Pool Party Massacre is a 2016 American comedy horror film written, directed, and produced by Drew Marvick.

Plot 
What started as a relaxing summer day by the pool for a group of high-maintenance young socialites quickly becomes a nightmare when an unknown killer begins stalking and murdering them one by one.

Cast
 LeeAnna Vamp as Mrs. Stevens
 Mark Justice as Troy
 Alexis Adams as Tiffany
 John Molinaro as Mr. Winthorpe
 Destiny Faith Nelson as Jasmine
 Drew Marvick as Blaine Winthorpe
 Jenifer Marvick as Kelly
 Paul Card as Ralph
 Kristin Noel McKusick as Blair Winthorpe
 Nick Byer as Clay
 Sally Burnswello as Mrs. Winthorpe
 Trevor Layne as Chet
 Crystal Stoney as Britney
 Dora Deceuninck as Dora
 Jimmy Grosse as Danny

Production 
Marvick intended the film to be a throwback to 80s slasher films. He enlisted the film's shooting director prior to writing the script. The film had a shooting budget of $6,000. Marc Schoenbach was brought on to create the film poster, which Marvick wanted to have the feel of an 80s horror film.

Release 
Pool Party Massacre had its world premiere at FearNYC on October 22, 2016, the festival's inaugural year. This was followed by a release on April 20, 2017.

Reception 
Critical reception has been favorable from horror and pop culture outlets. Rue Morgue wrote a favorable review, praising the practical effects while stating that the movie had issues with its pacing. PopHorror was similarly favorable, as they felt that it was a "fairly standard campy slasher film, but don’t take that to mean that it’s predictable. There are some nice twists and turns along the way, some of which I was able to figure out and some that caught me off guard." A reviewer for the Library Journal was also favorable, writing that "It brought me back to the horror films of the 80's, which was Marvick's intention. Massacre was silly, bloody, and fun—just the way I like it. Stick it next to Friday the 13th and Sleepaway Camp on your shelf immediately. "

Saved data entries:

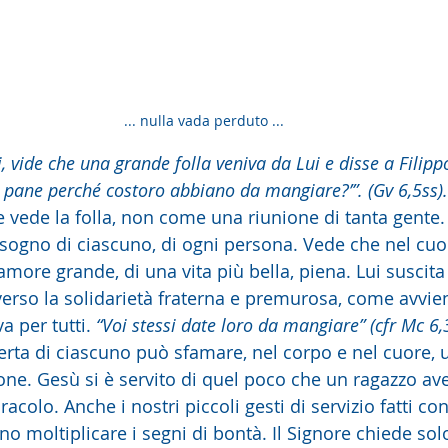
... nulla vada perduto ...
i, vide che una grande folla veniva da Lui e disse a Filipp
pane perché costoro abbiano da mangiare?’”. (Gv 6,5ss).
e vede la folla, non come una riunione di tanta gente.
bisogno di ciascuno, di ogni persona. Vede che nel cuo
 amore grande, di una vita più bella, piena. Lui suscit
erso la solidarietà fraterna e premurosa, come avvie
a per tutti. 
“Voi stessi date loro da mangiare” (cfr Mc 6,
ferta di ciascuno può sfamare, nel corpo e nel cuore, 
ne. Gesù si è servito di quel poco che un ragazzo avev
colo. Anche i nostri piccoli gesti di servizio fatti co
ono moltiplicare i segni di bontà. Il Signore chiede sol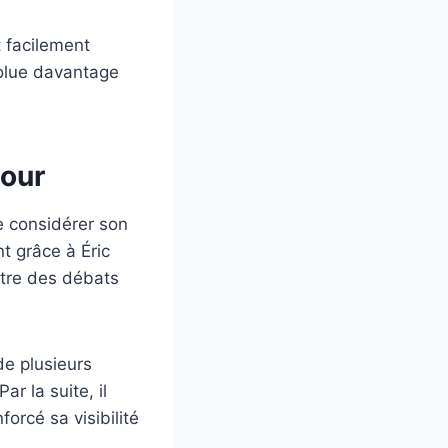
t facilement
volue davantage
mour
e considérer son
 grâce à Éric
ntre des débats
de plusieurs
ar la suite, il
orcé sa visibilité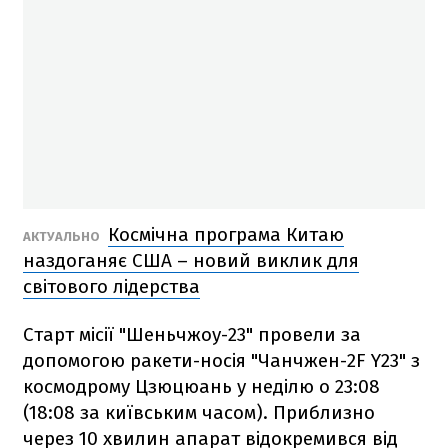
Космічна програма Китаю
АКТУАЛЬНО
наздоганяє США – новий виклик для
світового лідерства
Старт місії "Шеньчжоу-23" провели за
допомогою ракети-носія "Чанчжен-2F Y23" з
космодрому Цзюцюань у неділю о 23:08
(18:08 за київським часом). Приблизно
через 10 хвилин апарат відокремився від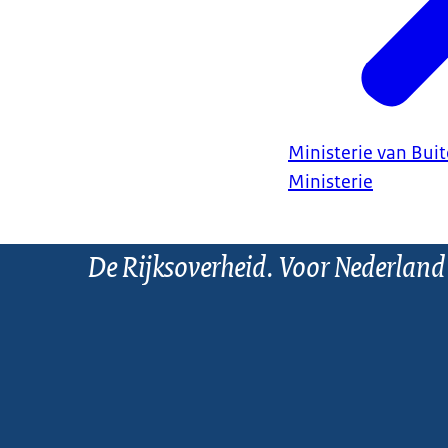
Ministerie van Bui
Ministerie
De Rijksoverheid. Voor Nederland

WHAT YOU NEED TO DO: Quote the passage on the film Pool Party Massacre word for word, starting at "Pool Party Massacre is" and ending at "one by one.".

TASK ANSWER:
Pool Party Massacre is a 2016 American comedy horror film written, directed, and produced by Drew Marvick.

Plot 
What started as a relaxing summer day by the pool for a group of high-maintenance young socialites quickly becomes a nightmare when an unknown killer begins stalking and murdering them one by one.